All lines of the records below that contain the word "worn" must be listed.

Stored data entries
Content starts
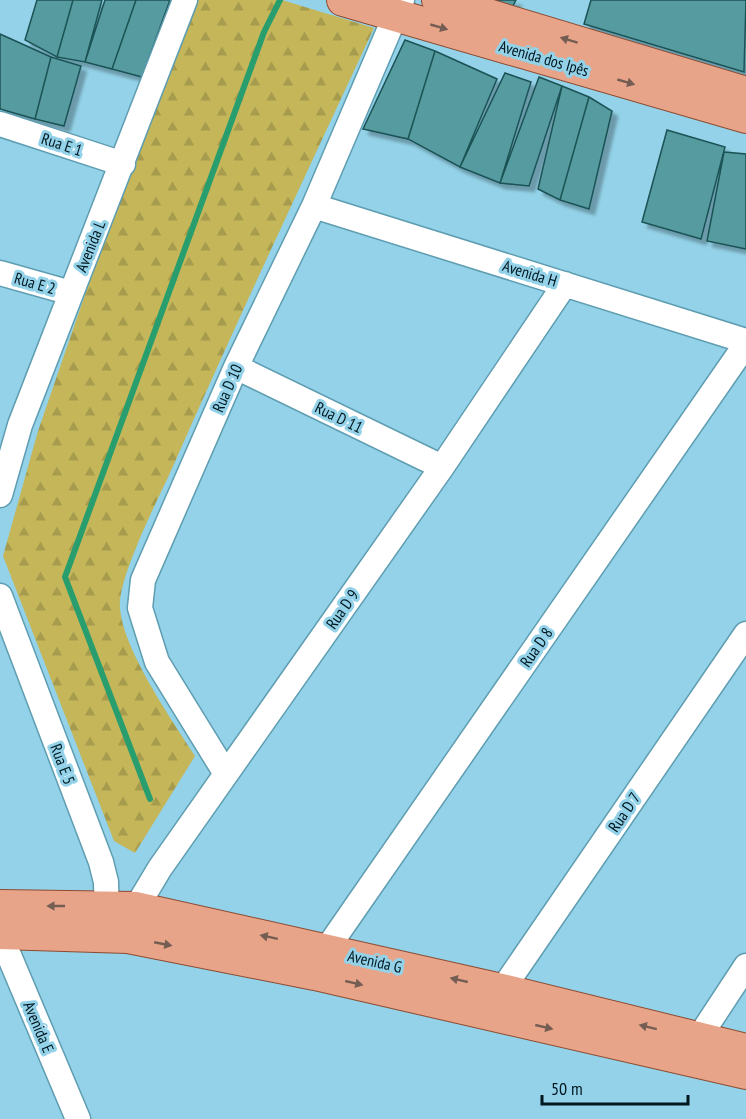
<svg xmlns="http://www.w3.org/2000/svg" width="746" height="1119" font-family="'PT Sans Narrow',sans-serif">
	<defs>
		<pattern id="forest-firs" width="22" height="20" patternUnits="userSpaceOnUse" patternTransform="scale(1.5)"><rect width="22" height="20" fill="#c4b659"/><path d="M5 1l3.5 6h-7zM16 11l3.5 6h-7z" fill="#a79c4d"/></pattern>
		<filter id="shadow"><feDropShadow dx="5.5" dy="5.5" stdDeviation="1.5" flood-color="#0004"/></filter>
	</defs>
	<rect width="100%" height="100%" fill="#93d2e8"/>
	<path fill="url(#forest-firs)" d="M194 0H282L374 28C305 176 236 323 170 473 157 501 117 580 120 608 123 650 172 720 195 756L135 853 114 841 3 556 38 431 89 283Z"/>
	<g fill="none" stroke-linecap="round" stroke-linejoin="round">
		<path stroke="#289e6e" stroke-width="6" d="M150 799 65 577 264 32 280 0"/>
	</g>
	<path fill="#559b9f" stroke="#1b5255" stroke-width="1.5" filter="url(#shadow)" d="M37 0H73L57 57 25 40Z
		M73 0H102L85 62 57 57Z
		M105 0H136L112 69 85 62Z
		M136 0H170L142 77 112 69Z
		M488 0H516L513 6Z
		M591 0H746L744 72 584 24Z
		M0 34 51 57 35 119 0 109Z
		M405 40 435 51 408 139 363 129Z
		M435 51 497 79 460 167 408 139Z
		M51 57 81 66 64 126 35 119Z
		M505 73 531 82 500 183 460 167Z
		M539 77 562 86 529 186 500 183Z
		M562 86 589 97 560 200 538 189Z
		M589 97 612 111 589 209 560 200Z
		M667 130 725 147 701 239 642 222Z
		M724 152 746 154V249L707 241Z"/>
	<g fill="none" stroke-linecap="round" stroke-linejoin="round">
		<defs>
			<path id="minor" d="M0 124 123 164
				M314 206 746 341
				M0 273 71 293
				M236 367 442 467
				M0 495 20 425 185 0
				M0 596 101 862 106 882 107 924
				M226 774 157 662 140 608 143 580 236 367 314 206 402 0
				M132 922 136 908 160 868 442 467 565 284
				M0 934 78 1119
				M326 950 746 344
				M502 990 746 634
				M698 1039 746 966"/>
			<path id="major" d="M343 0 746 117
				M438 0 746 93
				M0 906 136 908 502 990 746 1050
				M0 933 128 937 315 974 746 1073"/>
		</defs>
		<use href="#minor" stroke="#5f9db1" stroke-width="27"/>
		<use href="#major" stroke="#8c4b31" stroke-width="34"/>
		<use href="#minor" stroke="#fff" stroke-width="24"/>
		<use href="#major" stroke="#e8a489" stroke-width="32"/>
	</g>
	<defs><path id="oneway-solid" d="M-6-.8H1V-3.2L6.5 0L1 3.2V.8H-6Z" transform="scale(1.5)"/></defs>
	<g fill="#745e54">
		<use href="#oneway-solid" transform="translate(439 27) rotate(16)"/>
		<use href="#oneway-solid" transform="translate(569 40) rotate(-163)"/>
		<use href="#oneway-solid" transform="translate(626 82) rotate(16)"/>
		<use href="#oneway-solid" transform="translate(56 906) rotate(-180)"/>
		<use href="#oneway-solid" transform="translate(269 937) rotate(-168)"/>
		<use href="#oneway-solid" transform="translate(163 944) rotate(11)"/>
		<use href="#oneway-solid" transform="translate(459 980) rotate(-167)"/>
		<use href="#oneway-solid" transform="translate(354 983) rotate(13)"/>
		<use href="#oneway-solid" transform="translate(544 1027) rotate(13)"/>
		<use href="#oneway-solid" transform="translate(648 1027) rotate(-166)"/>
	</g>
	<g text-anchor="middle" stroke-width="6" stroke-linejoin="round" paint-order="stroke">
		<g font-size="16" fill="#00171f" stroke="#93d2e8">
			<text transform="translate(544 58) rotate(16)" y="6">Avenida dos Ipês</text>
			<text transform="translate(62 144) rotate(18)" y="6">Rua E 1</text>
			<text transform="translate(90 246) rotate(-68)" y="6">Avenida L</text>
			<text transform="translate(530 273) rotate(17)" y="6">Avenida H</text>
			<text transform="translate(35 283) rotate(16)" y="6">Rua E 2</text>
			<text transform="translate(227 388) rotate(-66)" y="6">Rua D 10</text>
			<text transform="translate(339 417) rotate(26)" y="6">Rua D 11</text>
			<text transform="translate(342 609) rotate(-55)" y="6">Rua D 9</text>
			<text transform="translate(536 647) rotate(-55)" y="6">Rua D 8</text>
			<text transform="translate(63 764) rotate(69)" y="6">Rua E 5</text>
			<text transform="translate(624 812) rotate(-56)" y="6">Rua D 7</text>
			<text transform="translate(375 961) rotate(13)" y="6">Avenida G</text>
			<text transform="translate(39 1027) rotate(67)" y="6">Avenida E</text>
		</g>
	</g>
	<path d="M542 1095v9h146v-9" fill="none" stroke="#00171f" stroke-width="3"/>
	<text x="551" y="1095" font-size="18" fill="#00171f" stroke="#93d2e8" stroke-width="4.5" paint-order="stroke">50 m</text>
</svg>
Content ends
Content starts
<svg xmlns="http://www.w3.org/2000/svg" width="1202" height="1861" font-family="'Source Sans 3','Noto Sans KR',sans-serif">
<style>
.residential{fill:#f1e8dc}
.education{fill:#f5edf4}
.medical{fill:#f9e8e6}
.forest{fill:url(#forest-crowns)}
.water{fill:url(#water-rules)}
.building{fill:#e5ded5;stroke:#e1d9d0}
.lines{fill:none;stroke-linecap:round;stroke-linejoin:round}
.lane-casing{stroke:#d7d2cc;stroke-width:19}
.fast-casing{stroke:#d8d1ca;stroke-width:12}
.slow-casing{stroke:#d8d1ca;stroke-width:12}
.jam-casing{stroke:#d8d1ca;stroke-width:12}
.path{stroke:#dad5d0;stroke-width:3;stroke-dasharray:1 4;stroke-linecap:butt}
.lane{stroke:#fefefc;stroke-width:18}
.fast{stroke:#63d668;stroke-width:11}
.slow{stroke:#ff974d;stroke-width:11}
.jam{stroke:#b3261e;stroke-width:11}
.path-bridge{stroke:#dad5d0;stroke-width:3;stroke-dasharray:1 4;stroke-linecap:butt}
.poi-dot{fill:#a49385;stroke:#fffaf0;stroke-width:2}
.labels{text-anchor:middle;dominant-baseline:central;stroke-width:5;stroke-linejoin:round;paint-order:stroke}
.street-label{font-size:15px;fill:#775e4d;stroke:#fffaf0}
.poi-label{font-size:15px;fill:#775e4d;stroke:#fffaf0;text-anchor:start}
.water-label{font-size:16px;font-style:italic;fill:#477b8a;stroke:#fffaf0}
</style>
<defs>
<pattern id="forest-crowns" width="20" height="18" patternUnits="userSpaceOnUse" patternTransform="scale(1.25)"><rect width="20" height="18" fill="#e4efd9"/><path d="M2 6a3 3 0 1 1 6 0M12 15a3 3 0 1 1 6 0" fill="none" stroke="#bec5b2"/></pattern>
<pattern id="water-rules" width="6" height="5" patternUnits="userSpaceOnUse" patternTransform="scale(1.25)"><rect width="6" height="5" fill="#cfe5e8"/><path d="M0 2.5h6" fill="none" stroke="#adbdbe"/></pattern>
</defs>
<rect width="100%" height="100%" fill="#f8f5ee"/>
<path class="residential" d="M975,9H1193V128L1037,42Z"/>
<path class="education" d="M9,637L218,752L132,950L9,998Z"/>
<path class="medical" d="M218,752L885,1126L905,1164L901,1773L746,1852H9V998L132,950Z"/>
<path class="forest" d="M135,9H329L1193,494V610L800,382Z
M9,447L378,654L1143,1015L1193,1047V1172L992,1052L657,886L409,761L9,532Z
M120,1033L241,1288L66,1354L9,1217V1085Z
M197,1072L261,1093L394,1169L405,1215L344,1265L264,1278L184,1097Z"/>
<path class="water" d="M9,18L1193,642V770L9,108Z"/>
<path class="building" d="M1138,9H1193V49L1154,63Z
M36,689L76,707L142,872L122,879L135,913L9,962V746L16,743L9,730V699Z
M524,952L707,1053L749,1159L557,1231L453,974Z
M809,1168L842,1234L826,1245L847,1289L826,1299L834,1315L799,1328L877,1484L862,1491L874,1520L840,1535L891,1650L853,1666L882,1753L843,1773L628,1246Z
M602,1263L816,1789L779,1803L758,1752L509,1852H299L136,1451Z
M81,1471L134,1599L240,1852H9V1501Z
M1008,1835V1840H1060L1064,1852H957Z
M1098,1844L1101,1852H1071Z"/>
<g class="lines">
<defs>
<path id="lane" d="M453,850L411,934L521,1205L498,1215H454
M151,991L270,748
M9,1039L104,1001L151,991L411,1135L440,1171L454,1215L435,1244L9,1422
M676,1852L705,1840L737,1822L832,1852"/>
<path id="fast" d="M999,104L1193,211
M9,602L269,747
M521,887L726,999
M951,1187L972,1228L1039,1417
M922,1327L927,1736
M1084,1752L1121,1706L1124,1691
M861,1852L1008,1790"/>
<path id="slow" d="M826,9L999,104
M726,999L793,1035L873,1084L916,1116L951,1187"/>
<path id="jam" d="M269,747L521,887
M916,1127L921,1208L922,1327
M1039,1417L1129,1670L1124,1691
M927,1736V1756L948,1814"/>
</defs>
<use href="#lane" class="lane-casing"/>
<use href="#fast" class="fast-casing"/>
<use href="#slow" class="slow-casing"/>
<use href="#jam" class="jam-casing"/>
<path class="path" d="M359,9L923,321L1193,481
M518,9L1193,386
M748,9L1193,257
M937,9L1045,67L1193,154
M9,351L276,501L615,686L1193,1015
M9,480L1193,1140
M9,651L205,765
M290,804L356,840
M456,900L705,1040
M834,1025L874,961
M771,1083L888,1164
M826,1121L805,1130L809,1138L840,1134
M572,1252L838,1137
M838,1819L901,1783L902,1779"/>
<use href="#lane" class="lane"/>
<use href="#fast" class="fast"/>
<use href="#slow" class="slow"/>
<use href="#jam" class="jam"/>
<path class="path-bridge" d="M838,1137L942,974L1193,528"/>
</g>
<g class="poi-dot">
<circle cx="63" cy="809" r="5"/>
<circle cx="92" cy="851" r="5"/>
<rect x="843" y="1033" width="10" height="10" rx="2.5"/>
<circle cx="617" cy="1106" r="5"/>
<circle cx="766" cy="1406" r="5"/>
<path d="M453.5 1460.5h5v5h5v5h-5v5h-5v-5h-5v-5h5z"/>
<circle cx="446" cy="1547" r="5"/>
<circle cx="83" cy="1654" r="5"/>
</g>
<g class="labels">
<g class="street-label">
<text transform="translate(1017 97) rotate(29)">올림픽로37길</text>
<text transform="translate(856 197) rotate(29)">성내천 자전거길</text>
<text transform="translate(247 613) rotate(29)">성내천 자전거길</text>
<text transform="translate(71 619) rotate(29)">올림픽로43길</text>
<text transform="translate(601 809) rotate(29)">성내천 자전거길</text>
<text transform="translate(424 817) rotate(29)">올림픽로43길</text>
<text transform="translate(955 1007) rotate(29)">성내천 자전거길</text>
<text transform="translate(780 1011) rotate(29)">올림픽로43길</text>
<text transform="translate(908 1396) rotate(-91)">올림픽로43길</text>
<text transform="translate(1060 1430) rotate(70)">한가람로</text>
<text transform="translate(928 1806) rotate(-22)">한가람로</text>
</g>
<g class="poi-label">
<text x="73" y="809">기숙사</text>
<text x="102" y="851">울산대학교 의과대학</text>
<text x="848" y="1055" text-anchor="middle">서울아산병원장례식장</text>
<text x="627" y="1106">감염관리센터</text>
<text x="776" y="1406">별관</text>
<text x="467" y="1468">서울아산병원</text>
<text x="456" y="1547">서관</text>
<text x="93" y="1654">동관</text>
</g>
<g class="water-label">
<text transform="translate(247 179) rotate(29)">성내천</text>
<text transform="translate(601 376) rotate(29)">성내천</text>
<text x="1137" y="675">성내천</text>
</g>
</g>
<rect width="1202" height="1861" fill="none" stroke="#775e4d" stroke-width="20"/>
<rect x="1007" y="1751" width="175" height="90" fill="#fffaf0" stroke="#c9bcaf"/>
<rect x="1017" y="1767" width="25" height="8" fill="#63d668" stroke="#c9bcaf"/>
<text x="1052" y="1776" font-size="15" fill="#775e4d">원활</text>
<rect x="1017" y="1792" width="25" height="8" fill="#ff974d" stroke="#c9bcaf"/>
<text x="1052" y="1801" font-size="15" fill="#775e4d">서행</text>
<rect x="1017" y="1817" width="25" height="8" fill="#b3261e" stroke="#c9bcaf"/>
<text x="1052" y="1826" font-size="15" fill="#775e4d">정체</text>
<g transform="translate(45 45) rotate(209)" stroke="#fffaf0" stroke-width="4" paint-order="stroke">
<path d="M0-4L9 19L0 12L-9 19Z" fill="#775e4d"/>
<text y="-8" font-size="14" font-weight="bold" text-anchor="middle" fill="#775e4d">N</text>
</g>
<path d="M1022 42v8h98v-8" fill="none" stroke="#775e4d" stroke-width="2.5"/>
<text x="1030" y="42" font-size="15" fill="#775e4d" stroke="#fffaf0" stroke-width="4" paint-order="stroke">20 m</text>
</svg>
Content ends
Content starts
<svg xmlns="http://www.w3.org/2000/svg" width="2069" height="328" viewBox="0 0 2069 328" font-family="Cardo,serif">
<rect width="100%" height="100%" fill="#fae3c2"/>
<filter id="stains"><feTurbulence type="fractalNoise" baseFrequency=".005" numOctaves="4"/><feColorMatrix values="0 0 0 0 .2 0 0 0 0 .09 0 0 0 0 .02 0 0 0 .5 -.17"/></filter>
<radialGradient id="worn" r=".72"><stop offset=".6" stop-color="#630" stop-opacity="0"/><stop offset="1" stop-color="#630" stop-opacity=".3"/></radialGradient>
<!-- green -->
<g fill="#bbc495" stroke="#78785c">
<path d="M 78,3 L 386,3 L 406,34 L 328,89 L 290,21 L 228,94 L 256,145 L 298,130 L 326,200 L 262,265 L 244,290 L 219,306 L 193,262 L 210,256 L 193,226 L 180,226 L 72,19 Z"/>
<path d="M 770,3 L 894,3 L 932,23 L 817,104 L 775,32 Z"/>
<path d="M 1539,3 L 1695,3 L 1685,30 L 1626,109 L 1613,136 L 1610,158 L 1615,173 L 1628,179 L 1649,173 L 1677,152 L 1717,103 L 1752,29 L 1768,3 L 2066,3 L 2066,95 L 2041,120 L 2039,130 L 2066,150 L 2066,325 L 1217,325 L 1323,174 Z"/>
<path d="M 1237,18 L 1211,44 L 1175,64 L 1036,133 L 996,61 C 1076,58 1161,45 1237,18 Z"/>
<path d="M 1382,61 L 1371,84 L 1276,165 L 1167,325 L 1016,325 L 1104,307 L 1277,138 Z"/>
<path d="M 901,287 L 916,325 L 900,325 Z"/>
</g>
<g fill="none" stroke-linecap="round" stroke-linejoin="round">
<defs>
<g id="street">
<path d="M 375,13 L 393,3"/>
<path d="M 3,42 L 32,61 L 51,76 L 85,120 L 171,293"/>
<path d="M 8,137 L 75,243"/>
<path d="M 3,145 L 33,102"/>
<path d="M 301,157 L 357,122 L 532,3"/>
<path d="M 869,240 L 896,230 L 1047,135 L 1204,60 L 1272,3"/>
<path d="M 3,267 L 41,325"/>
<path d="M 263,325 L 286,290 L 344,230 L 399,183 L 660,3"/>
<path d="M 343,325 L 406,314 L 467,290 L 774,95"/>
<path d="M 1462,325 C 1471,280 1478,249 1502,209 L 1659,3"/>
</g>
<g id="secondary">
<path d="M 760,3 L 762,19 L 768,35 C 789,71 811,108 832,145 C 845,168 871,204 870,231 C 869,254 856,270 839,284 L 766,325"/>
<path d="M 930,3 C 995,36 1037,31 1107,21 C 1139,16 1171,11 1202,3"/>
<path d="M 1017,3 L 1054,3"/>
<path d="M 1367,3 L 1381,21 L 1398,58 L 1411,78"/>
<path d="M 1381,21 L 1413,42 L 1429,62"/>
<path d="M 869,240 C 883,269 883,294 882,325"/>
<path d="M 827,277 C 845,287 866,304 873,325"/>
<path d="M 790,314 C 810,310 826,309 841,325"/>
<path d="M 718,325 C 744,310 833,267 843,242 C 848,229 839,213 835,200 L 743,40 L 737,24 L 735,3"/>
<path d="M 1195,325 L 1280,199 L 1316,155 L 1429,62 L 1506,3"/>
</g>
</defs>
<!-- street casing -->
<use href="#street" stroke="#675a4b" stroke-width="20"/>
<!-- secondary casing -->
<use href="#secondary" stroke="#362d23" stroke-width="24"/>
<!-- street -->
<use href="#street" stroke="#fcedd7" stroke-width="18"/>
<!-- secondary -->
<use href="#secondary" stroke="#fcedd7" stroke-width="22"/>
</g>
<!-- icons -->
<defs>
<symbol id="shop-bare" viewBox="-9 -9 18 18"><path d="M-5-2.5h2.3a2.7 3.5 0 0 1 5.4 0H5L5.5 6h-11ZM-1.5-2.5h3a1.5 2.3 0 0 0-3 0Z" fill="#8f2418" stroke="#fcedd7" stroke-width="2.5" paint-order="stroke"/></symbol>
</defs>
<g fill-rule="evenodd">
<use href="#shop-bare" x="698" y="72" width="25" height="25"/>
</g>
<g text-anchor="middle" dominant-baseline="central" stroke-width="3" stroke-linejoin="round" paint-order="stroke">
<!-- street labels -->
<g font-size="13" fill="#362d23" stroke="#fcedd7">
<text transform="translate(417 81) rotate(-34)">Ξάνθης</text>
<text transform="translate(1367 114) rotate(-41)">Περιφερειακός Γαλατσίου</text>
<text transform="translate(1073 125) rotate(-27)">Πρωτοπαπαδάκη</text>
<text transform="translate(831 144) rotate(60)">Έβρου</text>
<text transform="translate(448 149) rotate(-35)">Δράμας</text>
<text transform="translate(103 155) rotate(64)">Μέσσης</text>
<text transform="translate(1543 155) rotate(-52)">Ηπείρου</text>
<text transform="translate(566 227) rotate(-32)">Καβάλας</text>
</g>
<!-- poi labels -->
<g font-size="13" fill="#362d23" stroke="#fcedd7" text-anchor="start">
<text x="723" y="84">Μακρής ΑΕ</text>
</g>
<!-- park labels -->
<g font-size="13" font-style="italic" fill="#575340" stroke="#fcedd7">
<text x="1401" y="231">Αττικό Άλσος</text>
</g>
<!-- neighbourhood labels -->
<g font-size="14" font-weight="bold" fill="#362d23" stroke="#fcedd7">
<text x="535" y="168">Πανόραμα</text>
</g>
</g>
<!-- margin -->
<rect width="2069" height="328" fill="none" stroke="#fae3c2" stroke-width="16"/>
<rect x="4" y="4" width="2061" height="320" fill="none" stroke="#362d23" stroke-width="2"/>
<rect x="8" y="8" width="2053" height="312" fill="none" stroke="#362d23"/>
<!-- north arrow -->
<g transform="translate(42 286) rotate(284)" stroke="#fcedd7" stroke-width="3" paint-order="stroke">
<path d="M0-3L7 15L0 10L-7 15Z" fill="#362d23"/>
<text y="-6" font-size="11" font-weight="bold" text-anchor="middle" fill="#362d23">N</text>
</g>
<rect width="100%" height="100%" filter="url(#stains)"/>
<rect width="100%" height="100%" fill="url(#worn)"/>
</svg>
Content ends
*Answer to the exercise*.
<radialGradient id="worn" r=".72"><stop offset=".6" stop-color="#630" stop-opacity="0"/><stop offset="1" stop-color="#630" stop-opacity=".3"/></radialGradient>
<rect width="100%" height="100%" fill="url(#worn)"/>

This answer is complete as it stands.